А Ксенья со своей ещё гимназической подругой Бертой Ланд, тоже теперь московской курсисткой, как раз гуляли — занятий-то по-прежнему не было. И многие прохожие и Берта восхищались, как это замечательно придумано: отметить колокольным звоном праздник обновления России. Некоторые шли смеялись, а другие крестились по привычке. Правда, слышали, что этот звон — подменный какой-то: не только не все церкви, но и полезли на колокольни ненастоящие, видимо, звонари: сбивались и перебивались нестройно.

Многие были в восторге, а Ксения постеснялась возразить, что это неуместно и даже обидно: как же так, на великий пост? Хотя и сама была не блюстительница постов.

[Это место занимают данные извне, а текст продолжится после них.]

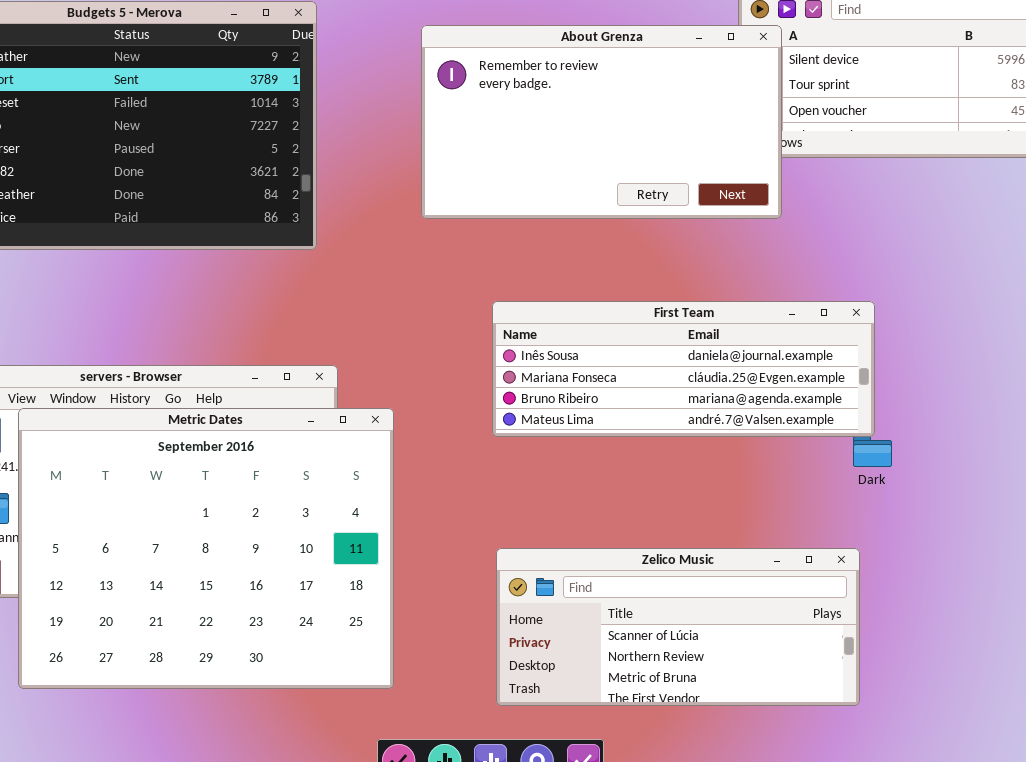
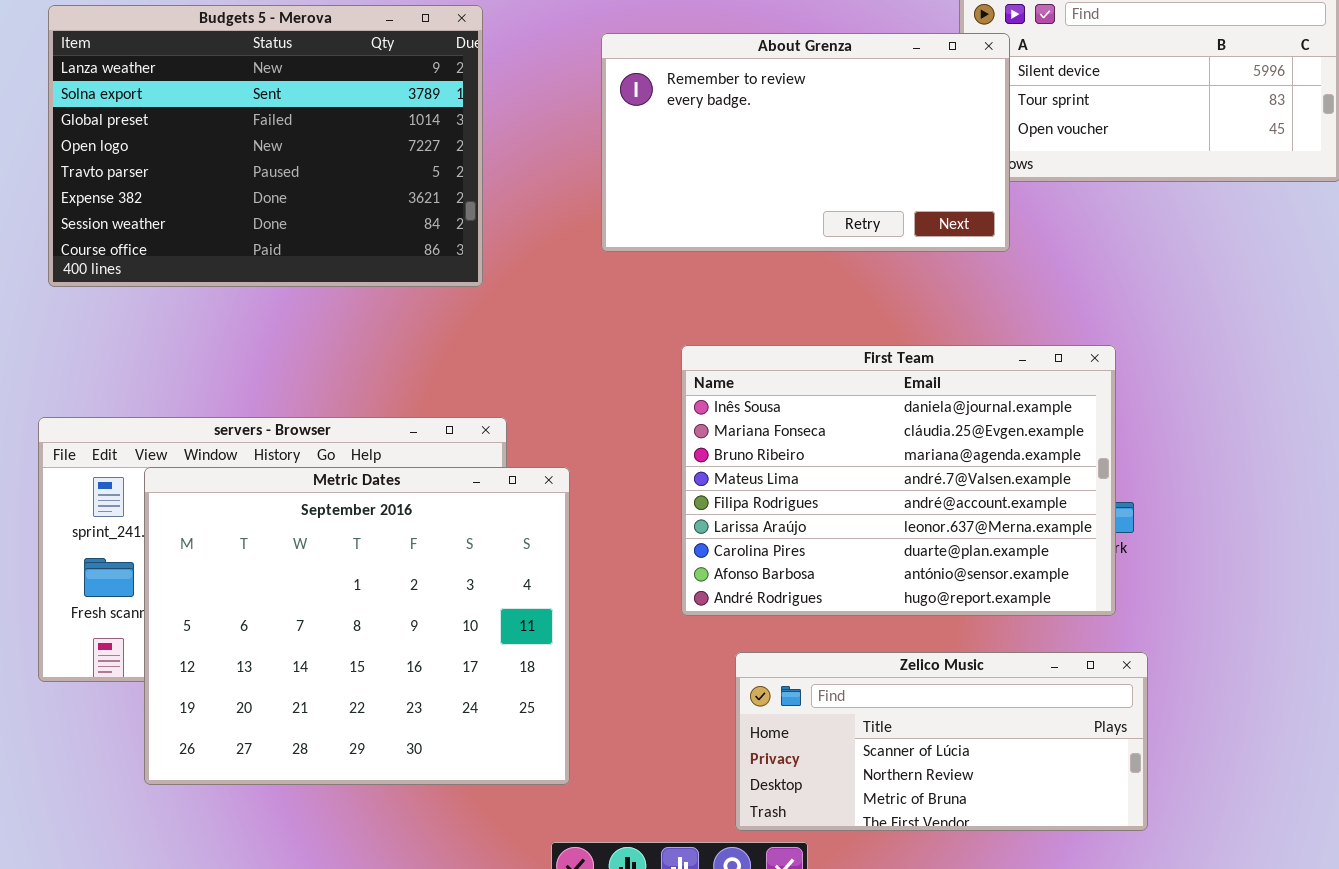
First Team: [492,301,875,437] -> [681,345,1116,616], resized
Zelico Music: [496,548,860,706] -> [735,652,1148,831], moved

Вообще, жизнь рано научила Ксенью, где что говорить и что́ иметь право любить, не любить. Ещё с детства нельзя было жить противоположнее, чем у своих в экономии — и у Харитоновых, но Ксенья усвоила и не путала два разных поведения. А хорошо чувствовала себя — в обоих. Своей кубанской жизни она отчасти стыдилась — и большого богатства и, совокупно, невежества. А с другой стороны — и нисколько не стыдилась, ведь богатство пришло честными средствами, энергией и смёткой её незаурядного отца, который, будь он с образованием, не потерялся бы и среди московских крупных фигур. Да и в самом богатстве она не ощущала безнравственности — а зато какая независимость. Но высказать такое среди курсисток было невозможно, неинтеллигентно. А ещё с одной стороны — это невежество с малороссийским говором было родное, трогательное, и некрасиво-унизительно было бы говорить о нём с извинчивым видом.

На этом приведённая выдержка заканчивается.